At the Ninth Annual convention of the National Spiritualist Association of Churches (NSAC) held in Washington, D.C. in October 1901, Morris and Zulema Pratt presented a letter to the NSAC asking them to take over management of the Institute and offering them the property to be utilized "for educational purposes." The NSA turned down the offer, arguing that the financial burden would be too much to take on for the eight-year-old organization. Undeterred, Pratt continued to organize the proposed school, incorporating the Morris Pratt Institute Association in 1901, and enlisting Moses Hull to be the college's first president. Just prior to his death in 1902, Pratt deeded the building to the Association. The college opened on September 29, 1903 with a staff of four. Hull taught homiletics and designed the curriculum; A. J. Weaver was the Principal, Florence Janson taught oratory, and Mattie Hull was in charge of the Psychic Department.

==The Hydesville Project==
The Fox Property Project started in 1998 when the property was acquired by the NSAC and a memorial park was designed. This was home of the Fox family and the property in which Modern Spiritualism began. The site of the Fox cottage in Hydesville, New York, is thought to be a treasure for all Spiritualists and its restoration is supported by the descendants of the Fox sisters, pioneers at the beginning of Modern American Spiritualism.
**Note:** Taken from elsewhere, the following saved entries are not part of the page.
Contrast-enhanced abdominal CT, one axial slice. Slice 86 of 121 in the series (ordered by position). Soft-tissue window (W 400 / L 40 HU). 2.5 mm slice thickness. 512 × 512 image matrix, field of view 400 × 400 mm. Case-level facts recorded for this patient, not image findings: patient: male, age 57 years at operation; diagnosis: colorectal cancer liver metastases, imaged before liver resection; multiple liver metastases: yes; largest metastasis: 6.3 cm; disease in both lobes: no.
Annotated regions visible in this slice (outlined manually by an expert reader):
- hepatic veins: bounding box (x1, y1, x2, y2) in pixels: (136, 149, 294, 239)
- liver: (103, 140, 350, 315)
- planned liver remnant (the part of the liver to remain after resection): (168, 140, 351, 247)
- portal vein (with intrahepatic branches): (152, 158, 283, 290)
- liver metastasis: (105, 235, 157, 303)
The NSAC is involved in fund raising to restore the property and grounds in time for the 160th anniversary of the advent of Modern Spiritualism (in 2008).

==Publications==
The NSAC has published an official monthly journal since 1919, although the name has changed several times since its first issue.

- The National Spiritualist (Chicago, Ill.: The National Spiritualist Association, 1919-1962)
- The Summit of Spiritual Understanding (Cassadaga, Fla.: Stowe Memorial Foundation, 1963-1974)
- The National Spiritualist (Indianapolis, Ind.: Stow Memorial Foundation, 1974-1978)
- The National Spiritualist Summit of Spiritual Understanding (Indianapolis, Ind.: Summit Publications, 1979-1981)
- The National Spiritualist Summit (Indianapolis, Ind.: Summit Publications, 1981-)

The organization has also published Spotlight Magazine, a "magazine for children of all ages" published by the NSAC. Started in 1945 by Rev. Elsie Bunts of the Spot Light Parent and Teacher's Club of Michigan, it was published monthly for two years. In 1947, it became the official publication of the Lyceum and was issued ten times per year. The magazine contains articles and puzzles aimed both to educate and entertain.